Federal Acquisition Service Commissioner Sonny Hashmi continues to simplify the buying and selling experience through organization-monitored schedules and GWACs. The GSA has announced the planned launch of a new bidders experience based on human-centered design. GSA said in an April 13 press release. “The updated buyer experience will offer buyers access to acquisition tools and market research solutions, as well as documents, templates and pricing resources to help plan acquisitions”. According to the GSA, the goals of these messaging tools are typical, including reducing burdens and simplifying the client agency experience. But digging deeper, the FAS is looking to address long-standing complaints about the acquisition process. The challenge with the acquisition process is trying to communicate with the client. Additionally, ensuring consistent implementation can be another hurdle. The fact that the FAS seems to be struggling to scale back the constant change of contracting officers is a bit of a concern, especially given that agencies haven’t planned enough for inflation and its impact on providers. The Department of Defense underestimated our current inflation and expected inflation to be 4%. A senior Pentagon official told Congress on April 5 that the military is now feeling the effects of higher-than-expected inflation. However, the Department of Defense has not released calculations for the reduction in purchasing power.A final decision from the GSA that you may have missed was made in February and published in March. The GSA has decided not to use agents to remove price as a rating factor when awarding contracts for flight planning programs under Section 876 of the Defense Authorization Act of 2019. After a series of conversations with industry and agency clients, GSA decided to maintain contract level pricing. GSA wrote in a March 23 blog post. “Customer agencies expressed deep concerns about moving the pricing negotiation requirement from the contract level to the order level. Most agencies stated that this move would significantly reduce the value that MAS contracts give them”. In a white paper outlining its decision, the GSA said its integration project team conducted six listening sessions with government and industry clients to develop a list of “pros” and “cons”.

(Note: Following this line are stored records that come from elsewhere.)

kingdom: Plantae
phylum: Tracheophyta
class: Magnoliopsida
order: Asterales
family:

One of the reasons for the need to implement 876 agencies under the Roadmap program that includes the is the potential reduction in contracting agency workload and industry support for change. On the other hand, the list of reasons for not implementing 876 agencies is much more sizable. Included in this 876 agencies is the GSA, which already ensures that contract-level pricing is competitive, agencies can request further job-level discounts based on volume purchases, and contract employees can There is no need to engage in formal negotiated procurement as required by FAR Part 15. at the order level.

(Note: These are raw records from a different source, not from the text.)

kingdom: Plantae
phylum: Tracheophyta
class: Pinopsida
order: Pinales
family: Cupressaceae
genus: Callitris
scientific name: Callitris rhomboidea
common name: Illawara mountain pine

The GSA wrote, “Early talks with industry during the Office of Governmentwide Policy (OGP) listening sessions indicated the risk that there may be some level of industry backlash as a result of not implementing Section 876. While the IPT acknowledges that compared to customer agencies more of our industry partners are open to implementing Section 876, this initial discovery phase did not produce any solid evidence that industry would turn away from MAS if Section 876 was not implemented.”  GSA wrote. “Instead the opposite was stated by some industry partners during the IPT’s interview. Some voiced the fear that implementation of Section 876 would put more burden on customer agencies and deter them from using the MAS Program. In addition, while some stated that they would rather be able to develop pricing at the order level, the majority of industry partners interviewed by the IPT acknowledged that there were benefits to having pricing at the contract level”. GSA uses or will use Section 876 agencies for several large multi-award contracts. It’s also considering its use for the upcoming new services multiple award contract.